One thing we make sure of is that if someone in the family gets a job at the winery, they are getting the same pay as everyone else. It sounds obvious, but that has to be deliberate that that is the deal. I also think it is important to know how to be a good boss. If you are stepping right in to a top level position at a family winery because of your last name, you are probably not going to be a very good employee. I want the next generation to go and do something else, learn what it takes first.
Leah: Catena has three revolutions it’s claimed to achieve to date. What is the next revolution for the winery?

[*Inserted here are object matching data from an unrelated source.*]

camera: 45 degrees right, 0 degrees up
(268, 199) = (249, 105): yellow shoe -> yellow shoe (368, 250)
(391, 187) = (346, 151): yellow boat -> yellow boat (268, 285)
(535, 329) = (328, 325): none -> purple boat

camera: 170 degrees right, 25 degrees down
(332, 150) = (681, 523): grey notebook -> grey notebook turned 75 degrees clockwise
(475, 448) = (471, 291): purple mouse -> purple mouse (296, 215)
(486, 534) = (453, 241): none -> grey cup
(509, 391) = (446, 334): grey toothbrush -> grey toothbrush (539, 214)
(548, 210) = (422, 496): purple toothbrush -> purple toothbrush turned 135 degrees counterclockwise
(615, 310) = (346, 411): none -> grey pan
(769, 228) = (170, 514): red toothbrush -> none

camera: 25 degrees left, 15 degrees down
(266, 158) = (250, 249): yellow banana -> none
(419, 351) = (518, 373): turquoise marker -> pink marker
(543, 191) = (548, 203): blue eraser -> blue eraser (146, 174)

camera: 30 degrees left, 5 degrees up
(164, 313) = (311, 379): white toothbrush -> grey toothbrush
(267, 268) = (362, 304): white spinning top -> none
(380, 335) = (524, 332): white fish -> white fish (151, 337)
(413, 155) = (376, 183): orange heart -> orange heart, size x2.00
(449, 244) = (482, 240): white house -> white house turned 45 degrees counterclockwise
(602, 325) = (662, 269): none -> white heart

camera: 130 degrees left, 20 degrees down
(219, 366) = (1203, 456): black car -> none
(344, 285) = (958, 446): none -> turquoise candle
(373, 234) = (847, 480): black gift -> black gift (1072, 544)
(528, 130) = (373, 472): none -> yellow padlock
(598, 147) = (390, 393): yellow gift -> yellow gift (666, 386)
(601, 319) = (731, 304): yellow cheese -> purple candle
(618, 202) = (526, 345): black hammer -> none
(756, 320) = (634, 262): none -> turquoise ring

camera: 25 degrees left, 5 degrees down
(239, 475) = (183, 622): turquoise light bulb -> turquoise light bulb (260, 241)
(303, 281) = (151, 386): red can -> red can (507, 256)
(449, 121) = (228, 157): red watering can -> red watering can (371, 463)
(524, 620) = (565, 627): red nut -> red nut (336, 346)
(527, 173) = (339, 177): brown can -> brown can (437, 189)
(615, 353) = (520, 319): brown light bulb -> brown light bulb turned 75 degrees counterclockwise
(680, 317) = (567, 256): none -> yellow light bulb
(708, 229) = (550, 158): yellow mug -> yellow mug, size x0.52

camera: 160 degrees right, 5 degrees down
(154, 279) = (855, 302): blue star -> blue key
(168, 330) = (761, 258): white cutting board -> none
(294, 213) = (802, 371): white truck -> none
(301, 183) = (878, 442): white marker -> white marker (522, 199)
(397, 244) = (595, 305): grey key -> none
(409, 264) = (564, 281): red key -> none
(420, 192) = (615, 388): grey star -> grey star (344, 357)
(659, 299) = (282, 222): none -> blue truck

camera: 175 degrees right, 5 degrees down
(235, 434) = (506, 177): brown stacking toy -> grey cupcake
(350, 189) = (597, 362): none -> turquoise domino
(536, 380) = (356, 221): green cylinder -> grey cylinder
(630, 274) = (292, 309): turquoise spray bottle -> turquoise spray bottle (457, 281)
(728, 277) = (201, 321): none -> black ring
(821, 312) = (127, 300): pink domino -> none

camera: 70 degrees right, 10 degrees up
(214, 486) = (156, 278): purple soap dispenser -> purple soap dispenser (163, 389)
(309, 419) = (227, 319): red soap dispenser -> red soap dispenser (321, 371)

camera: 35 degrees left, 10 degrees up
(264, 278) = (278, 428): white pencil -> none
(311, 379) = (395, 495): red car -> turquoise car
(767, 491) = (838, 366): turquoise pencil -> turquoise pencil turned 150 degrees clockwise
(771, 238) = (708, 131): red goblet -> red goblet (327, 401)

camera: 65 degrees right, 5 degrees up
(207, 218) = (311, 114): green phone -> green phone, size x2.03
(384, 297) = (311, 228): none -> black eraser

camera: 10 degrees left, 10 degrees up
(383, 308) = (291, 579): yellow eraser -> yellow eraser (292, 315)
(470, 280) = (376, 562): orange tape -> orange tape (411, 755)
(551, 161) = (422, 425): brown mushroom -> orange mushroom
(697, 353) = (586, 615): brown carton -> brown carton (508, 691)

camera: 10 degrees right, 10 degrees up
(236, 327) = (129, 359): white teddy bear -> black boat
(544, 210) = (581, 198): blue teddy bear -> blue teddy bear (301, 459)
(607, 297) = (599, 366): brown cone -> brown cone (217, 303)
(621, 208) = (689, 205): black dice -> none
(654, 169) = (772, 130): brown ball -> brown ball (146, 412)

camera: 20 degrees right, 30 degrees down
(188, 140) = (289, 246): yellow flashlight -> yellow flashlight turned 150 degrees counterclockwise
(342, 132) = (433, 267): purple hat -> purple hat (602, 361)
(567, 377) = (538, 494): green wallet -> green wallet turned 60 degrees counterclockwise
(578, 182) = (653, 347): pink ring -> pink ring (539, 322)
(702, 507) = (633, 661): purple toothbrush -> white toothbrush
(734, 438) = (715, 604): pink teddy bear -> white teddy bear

Laura: It would have to be preserving biogenetic diversity in vines. We have 135 specifically identified cuttings of Malbec, the largest in the world. A lot of the diversity in vines has been lost. Climate change is a huge challenge. It’s not just heat, it’s biodiversity and ecology and how we are encroaching on nature. We all need to play a role with increasing biodiversity and preserving biodiversity. The vision of the Catena Institute is to use science to preserve nature and culture. You need to preserve both to have a wine culture. 39% percent of our vineyards are unplanted and have native fauna and flora in it. So, the next revolution is doing all the work to protect this biodiversity and culture.
Leah: How are you celebrating International Women’s Day?
Laura: I am doing an event at a restaurant in San Francisco called Lolinda for a wine dinner. But I love being a woman and I love working with women and having so many women working at our winery, so for me, I’m celebrating always…and for me, Women’s Day is every day!